Under the agreement, Macedonia is to be renamed Northern Macedonia. In return, Greece will drop its long-standing block on its northern neighbour joining NATO and the EU, and end objection to the use of the Macedonia name.
“This is a brave, historic, and necessary step for our peoples,” Greeke Prime Minister Alexis Tsipras said as he watched the lakeside ceremony.
Macedonia Prime Minister Zoran Zaev called upon Greeks and Macedonians to “step out of the past and look to the future”.
The signing was a personal triumph for the two leaders, despite opposition in both countries. Tsipras survived a no-confidence vote over the deal on Saturday, while Macedonian President Gjorge Ivanov has threatened to veto the name change. Ivanov’s veto cannot prevent the change, but only delay it.
But the agreement has to be put to the Macedonian public in a referendum and ratified by both countries’ parliaments. Macedonia joining NATO could also anger Russia. “Moscow has noticeably refused to endorse the agreement,” said Professor James Ker-Lindsay of St Mary’s University, Twickenham. “There will be fears that Russia may try to somehow influence the vote.”
If ratified, the deal will end the compromise under which Macedonia had to be referred to as the Former Yugoslav Republic of Macedonia at the UN and other bodies.
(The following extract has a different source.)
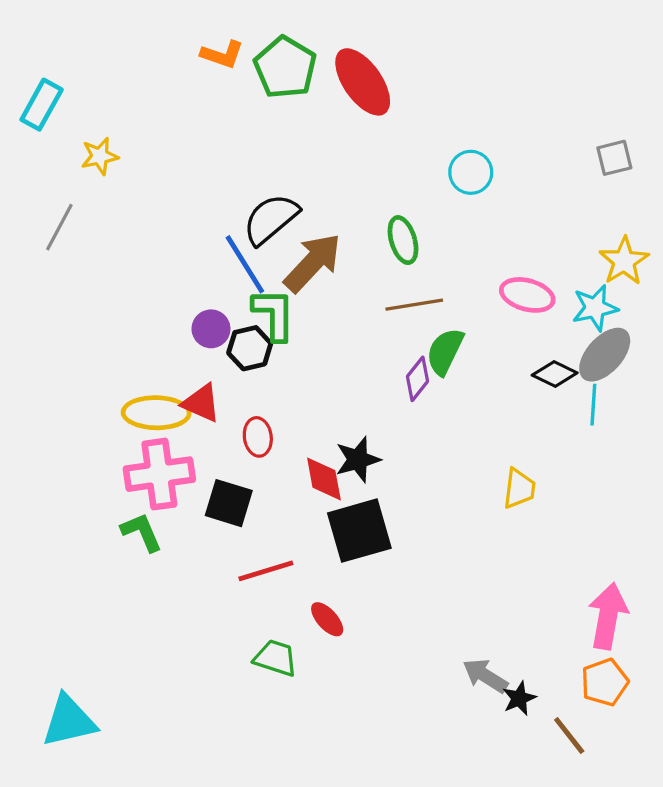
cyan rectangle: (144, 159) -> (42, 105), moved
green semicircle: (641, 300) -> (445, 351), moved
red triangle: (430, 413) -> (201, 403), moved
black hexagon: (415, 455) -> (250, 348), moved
The dispute dates back to the break-up of the former Yugoslavia. When Macedonia declared its independence in 1991, there was already a Greek region of the same name. Greece objected to the new country’s use of the name. But the roots of the issue go back much further, to Alexander the Great, who died in 323BC at the age of 32. Alexander was born in Pella, in ancient Macedonia, which lies in the modern Greek region of Macedonia.
Greece accused Macedonia of attempting to appropriate one of its cultural icons. For Macedonians, the name and their history as part of Alexander’s empire gave them an identity separate from their Yugoslav past. A tug-of-war ensued, in which Greece blocked Macedonia from using the Star of Vergina, a symbol associated with Alexander, as its flag, and Macedonia built oversized statues of him in its capital, Skopje.